= Miljenko Hrkać =

Alleged Croatian terrorist

Miljenko Hrkać (2 October 1947 – 11 January 1978) was a Croatian man sentenced to death by a Yugoslav court which accused him of bombing the Belgrade cinema "20. oktobar" on 13 July 1968, which left one person dead and 89 others maimed or injured. He was also convicted of an attack on the Belgrade rail station on 25 September 1968, which left 13 people injured. He was executed on 11 January 1978.

==Origin and early life==
An ethnic Croat, Hrkać was born in Mokro, Široki Brijeg, PR Bosnia and Herzegovina in 1947. There are conflicting reports of his trade, some sources identifying Hrkać as a carpenter, others as a mason, while some sources simply identify him as a "worker".

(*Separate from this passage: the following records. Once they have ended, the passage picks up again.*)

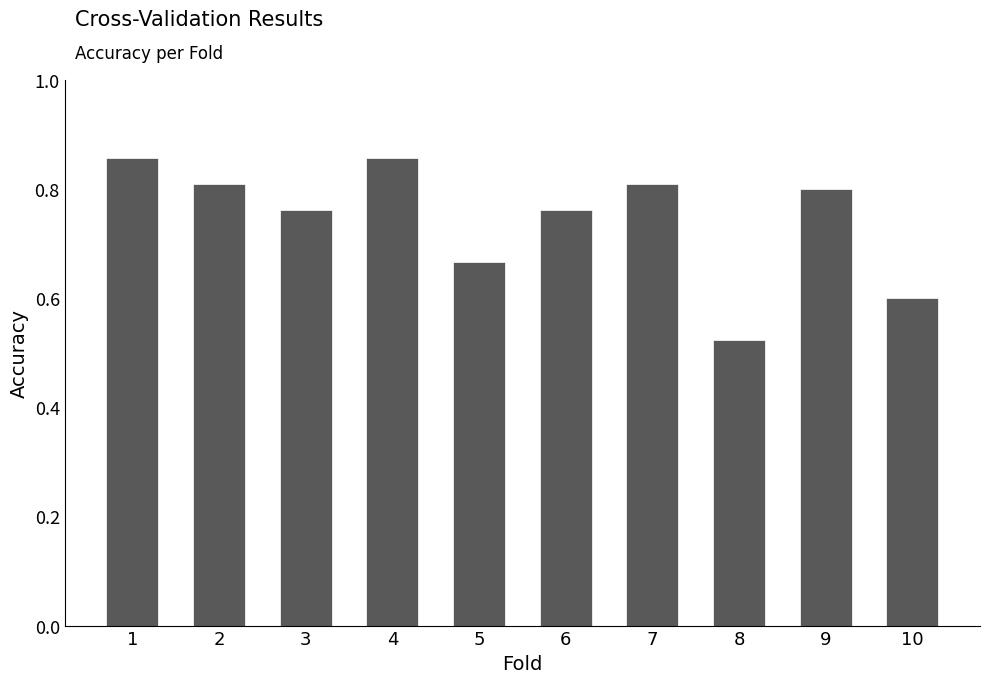

Which category has the lowest value across all series?

8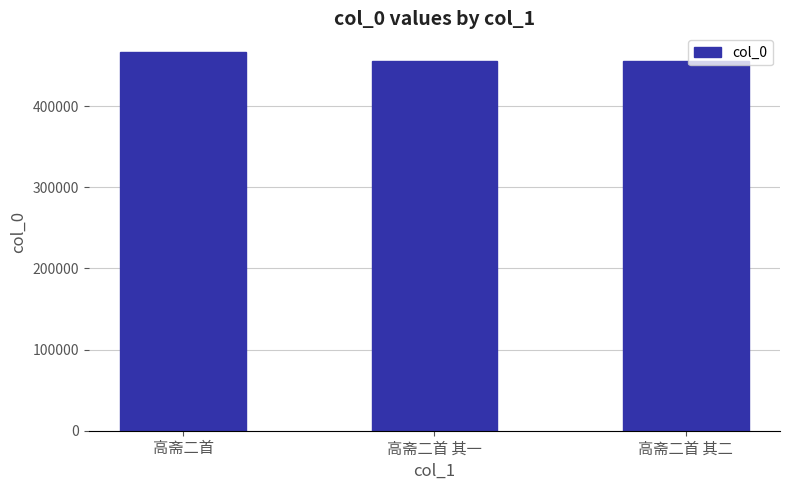

Is it true that the value at 高斋二首 is 466511?

True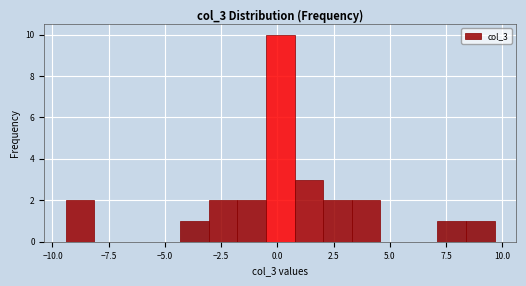

Read against the x-axis, roughly where is the centre of the tallest bar?

0.0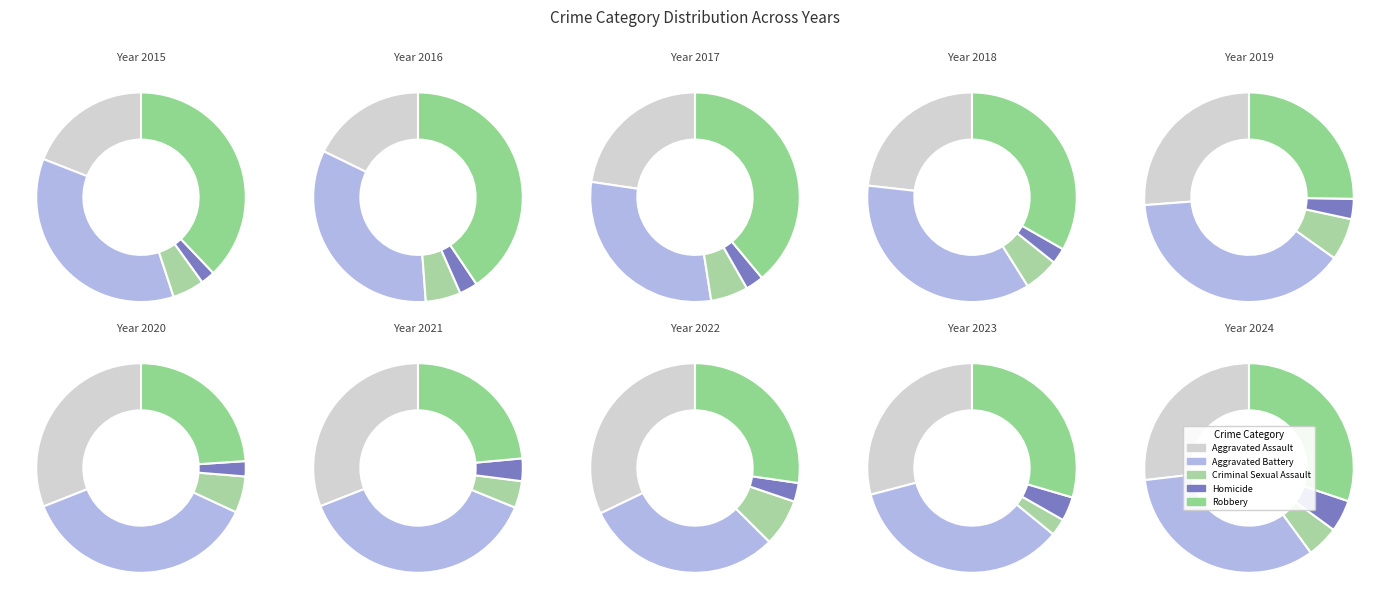

Do Aggravated Battery and Criminal Sexual Assault together represent more than half of the pie?

No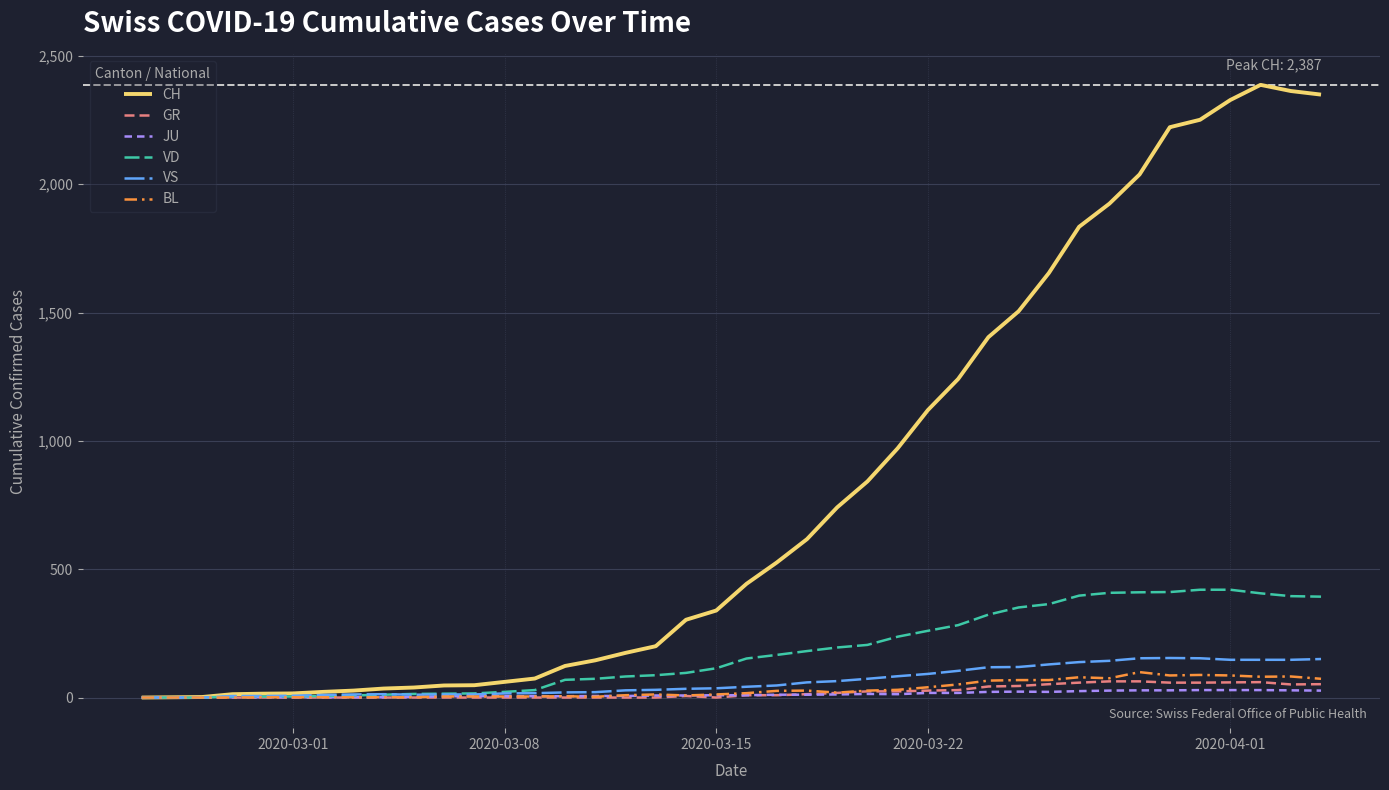

Which series has the largest range (max minus min)?

CH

Hrkać may have had a daughter named Milijenka Hrkać. As of now, no report of a wife or a mother of the daughter is available.

==Belgrade cinema bombing==
On 13 July 1968, at 21.05 CET, a bomb detonated in the Belgrade cinema "20. oktobar". One person was killed and 76-89 others injured, some seriously, including Magdalena Novaković, a schoolgirl who lost both legs as a result of the bombing. The bomb was placed under the sixth seat of the 16th row, during the movie Du rififi à Paname.

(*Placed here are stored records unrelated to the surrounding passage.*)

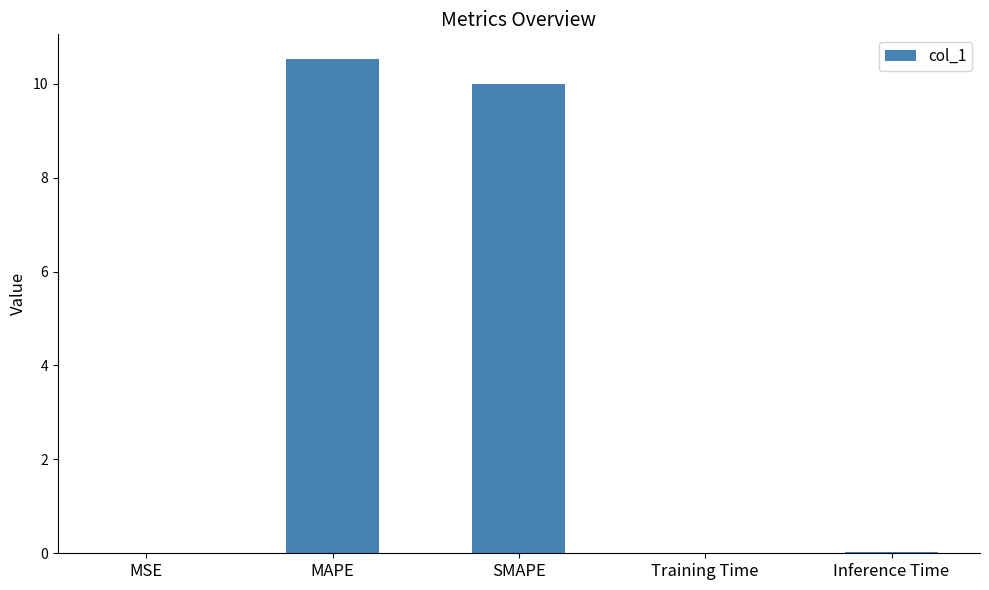

True or false: the data shows 10.5 at MAPE.

True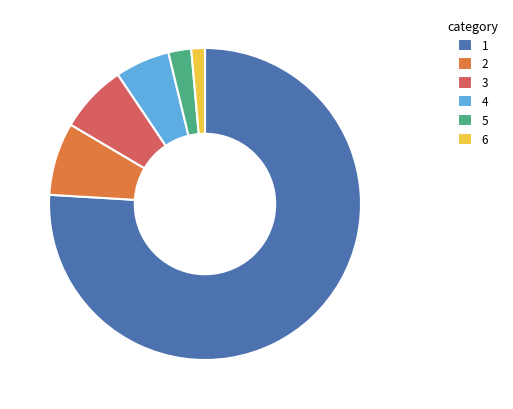

Combined, do 4 and 2 account for over 50%?

No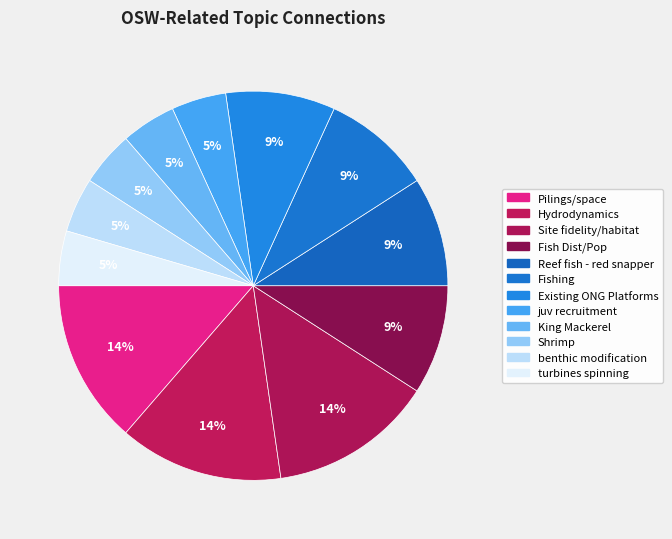

Count the number of slices in the pie.

12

==Belgrade rail station bombing==
On 25 September 1968, three explosives were detonated in the Belgrade rail station garderobe, leaving 9-13 people injured.

==Capture and death sentence==
Hrkać was tried for the bombings of the cinema and at the rail station and sentenced to death by the Belgrade District Court on 23 December 1975. The verdict was confirmed by the Supreme Court of Serbia on 29 June 1976 and by the Federal Court on 30 December 1976. On 15 November 1977, the Clemency Commission of the Presidency of Yugoslavia unanimously rejected the request for clemency. Hrkać was executed by shooting on 11 January 1978 in the Belgrade prison. Hrkać had maintained his innocence for both of the bombings, and over the years, it has been suggested that he may have been wrongfully executed.

However, Amnesty International has recognized a theory that suggests Hrkać died of natural causes before the death sentence could be carried out, citing that, "Before his death, it is reported that his weight was half what it had been before he went to prison, that he had lost all his hair and had developed some symptoms of psychological disorder."